__Task requirements__:
Every line of the data should be output word for word.

__Data extracted from a collection__:
◆ ◆ ◆ ◆ ◆

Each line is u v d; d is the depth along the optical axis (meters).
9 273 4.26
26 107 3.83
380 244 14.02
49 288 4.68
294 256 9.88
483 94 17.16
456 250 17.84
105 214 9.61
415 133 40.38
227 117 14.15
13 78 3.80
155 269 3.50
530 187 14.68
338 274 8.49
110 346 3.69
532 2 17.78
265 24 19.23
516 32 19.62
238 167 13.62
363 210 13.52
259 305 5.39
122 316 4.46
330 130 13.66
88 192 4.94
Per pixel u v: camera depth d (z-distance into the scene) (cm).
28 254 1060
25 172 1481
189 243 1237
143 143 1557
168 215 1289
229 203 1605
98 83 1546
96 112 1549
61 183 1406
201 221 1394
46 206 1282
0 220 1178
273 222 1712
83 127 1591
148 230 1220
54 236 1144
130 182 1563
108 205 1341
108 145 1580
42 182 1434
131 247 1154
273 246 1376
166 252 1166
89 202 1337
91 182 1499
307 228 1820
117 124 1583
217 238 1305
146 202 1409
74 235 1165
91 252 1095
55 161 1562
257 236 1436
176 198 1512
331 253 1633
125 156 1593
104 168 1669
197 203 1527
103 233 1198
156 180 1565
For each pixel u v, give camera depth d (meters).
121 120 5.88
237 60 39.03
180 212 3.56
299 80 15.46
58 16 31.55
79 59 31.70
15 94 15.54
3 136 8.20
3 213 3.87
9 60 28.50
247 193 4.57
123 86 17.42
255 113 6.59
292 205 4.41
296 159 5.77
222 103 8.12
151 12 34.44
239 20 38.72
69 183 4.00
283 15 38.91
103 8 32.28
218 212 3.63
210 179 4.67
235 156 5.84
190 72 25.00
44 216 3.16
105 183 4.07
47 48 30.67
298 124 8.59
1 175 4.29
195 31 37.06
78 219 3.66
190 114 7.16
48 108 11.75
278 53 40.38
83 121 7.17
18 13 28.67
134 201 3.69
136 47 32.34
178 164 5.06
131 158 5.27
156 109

◆ ◆ ◆ ◆ ◆

__The completed task__:
Each line is u v d; d is the depth along the optical axis (meters).
9 273 4.26
26 107 3.83
380 244 14.02
49 288 4.68
294 256 9.88
483 94 17.16
456 250 17.84
105 214 9.61
415 133 40.38
227 117 14.15
13 78 3.80
155 269 3.50
530 187 14.68
338 274 8.49
110 346 3.69
532 2 17.78
265 24 19.23
516 32 19.62
238 167 13.62
363 210 13.52
259 305 5.39
122 316 4.46
330 130 13.66
88 192 4.94
Per pixel u v: camera depth d (z-distance into the scene) (cm).
28 254 1060
25 172 1481
189 243 1237
143 143 1557
168 215 1289
229 203 1605
98 83 1546
96 112 1549
61 183 1406
201 221 1394
46 206 1282
0 220 1178
273 222 1712
83 127 1591
148 230 1220
54 236 1144
130 182 1563
108 205 1341
108 145 1580
42 182 1434
131 247 1154
273 246 1376
166 252 1166
89 202 1337
91 182 1499
307 228 1820
117 124 1583
217 238 1305
146 202 1409
74 235 1165
91 252 1095
55 161 1562
257 236 1436
176 198 1512
331 253 1633
125 156 1593
104 168 1669
197 203 1527
103 233 1198
156 180 1565
For each pixel u v, give camera depth d (meters).
121 120 5.88
237 60 39.03
180 212 3.56
299 80 15.46
58 16 31.55
79 59 31.70
15 94 15.54
3 136 8.20
3 213 3.87
9 60 28.50
247 193 4.57
123 86 17.42
255 113 6.59
292 205 4.41
296 159 5.77
222 103 8.12
151 12 34.44
239 20 38.72
69 183 4.00
283 15 38.91
103 8 32.28
218 212 3.63
210 179 4.67
235 156 5.84
190 72 25.00
44 216 3.16
105 183 4.07
47 48 30.67
298 124 8.59
1 175 4.29
195 31 37.06
78 219 3.66
190 114 7.16
48 108 11.75
278 53 40.38
83 121 7.17
18 13 28.67
134 201 3.69
136 47 32.34
178 164 5.06
131 158 5.27
156 109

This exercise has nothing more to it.